If you want your cats to compete as unaltered Champions, though, not breeding isn't an option. Female cats shouldn't be allowed to spend three heat cycles celibate - it can lead to health and mental problems, Garey says. Then there's all the caterwauling to endure. So why did she start showing cats, after 13 years as a show-dog mom? "It's very addictive," Garey admits.
Breeding creates a cycle that leads to more breeding. In recent years, concern about animal overpopulation has inspired legislative efforts to regulate small-scale "hobby breeders" such as Phinney and the Woodruffs. The Pet Animal Welfare Statute, which Senator Rick Santorum (R-PA) introduced in 2005, would have brought such breeders under the jurisdiction of the U.S. Department of Agriculture.

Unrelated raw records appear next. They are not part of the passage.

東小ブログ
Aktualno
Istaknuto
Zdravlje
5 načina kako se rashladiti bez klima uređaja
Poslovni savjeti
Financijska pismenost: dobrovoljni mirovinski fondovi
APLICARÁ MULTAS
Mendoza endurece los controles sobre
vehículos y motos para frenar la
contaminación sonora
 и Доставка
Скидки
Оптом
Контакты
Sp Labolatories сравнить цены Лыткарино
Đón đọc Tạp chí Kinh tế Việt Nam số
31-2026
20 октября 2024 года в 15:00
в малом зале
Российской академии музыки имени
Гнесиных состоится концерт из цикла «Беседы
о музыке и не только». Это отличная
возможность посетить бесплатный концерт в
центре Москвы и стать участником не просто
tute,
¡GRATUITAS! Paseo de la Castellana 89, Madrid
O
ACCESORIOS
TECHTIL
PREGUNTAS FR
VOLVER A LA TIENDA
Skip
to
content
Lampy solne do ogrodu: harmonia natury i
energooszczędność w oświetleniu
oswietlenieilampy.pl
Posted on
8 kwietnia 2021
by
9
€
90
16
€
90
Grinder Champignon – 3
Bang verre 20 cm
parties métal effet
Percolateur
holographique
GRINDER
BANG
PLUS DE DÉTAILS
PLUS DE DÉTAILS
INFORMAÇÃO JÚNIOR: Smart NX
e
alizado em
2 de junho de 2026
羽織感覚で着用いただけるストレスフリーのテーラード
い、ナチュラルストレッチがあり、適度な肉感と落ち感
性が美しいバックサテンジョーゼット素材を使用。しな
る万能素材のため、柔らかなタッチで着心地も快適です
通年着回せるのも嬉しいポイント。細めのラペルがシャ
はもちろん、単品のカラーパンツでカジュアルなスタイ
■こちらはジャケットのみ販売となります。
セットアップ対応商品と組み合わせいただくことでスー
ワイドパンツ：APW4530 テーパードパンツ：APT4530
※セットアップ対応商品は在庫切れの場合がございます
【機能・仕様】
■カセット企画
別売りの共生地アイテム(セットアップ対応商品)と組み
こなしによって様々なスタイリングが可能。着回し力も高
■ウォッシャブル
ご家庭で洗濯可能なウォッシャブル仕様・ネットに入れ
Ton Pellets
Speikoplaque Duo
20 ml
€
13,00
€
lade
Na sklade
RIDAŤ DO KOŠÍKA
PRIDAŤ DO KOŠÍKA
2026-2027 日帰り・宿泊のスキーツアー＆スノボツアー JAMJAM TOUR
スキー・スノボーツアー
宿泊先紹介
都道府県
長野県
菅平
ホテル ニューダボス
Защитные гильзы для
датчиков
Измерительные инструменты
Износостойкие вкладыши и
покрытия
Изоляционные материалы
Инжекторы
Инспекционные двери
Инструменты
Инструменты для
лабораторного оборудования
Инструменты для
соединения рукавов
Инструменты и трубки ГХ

Woodruff worries that such laws will eventually be passed, if not at the federal, then at the state or municipal level, where fees imposed on breeders might be seen as a revenue source. Although she decries "backyard breeders" - such as one local woman who charged $350 apiece for Persians crossed with Maine Coons, complete with faked papers - Woodruff worries that regulation might crowd out the very possibility of purebreds. "We're just trying to be responsible, to keep the population down and keep them out of shelters," she says. "It isn't the purebred people who are filling up the Humane Society, so why are they after us?"
Back at Animotion, the Himalayans don't realize they could be at the center of a battle that pits cat and dog fanciers against regulators and animal-rights activists. While the older cats lounge like languid prop Persians from a James Bond movie, curious Nonie rises on her hind legs to grip a visitor's hand with her forepaws. Downstairs, one of the females claws impatiently at the wire mesh of Monkey's cage. For all their baroque appearance and breeding, these cats act just like cats.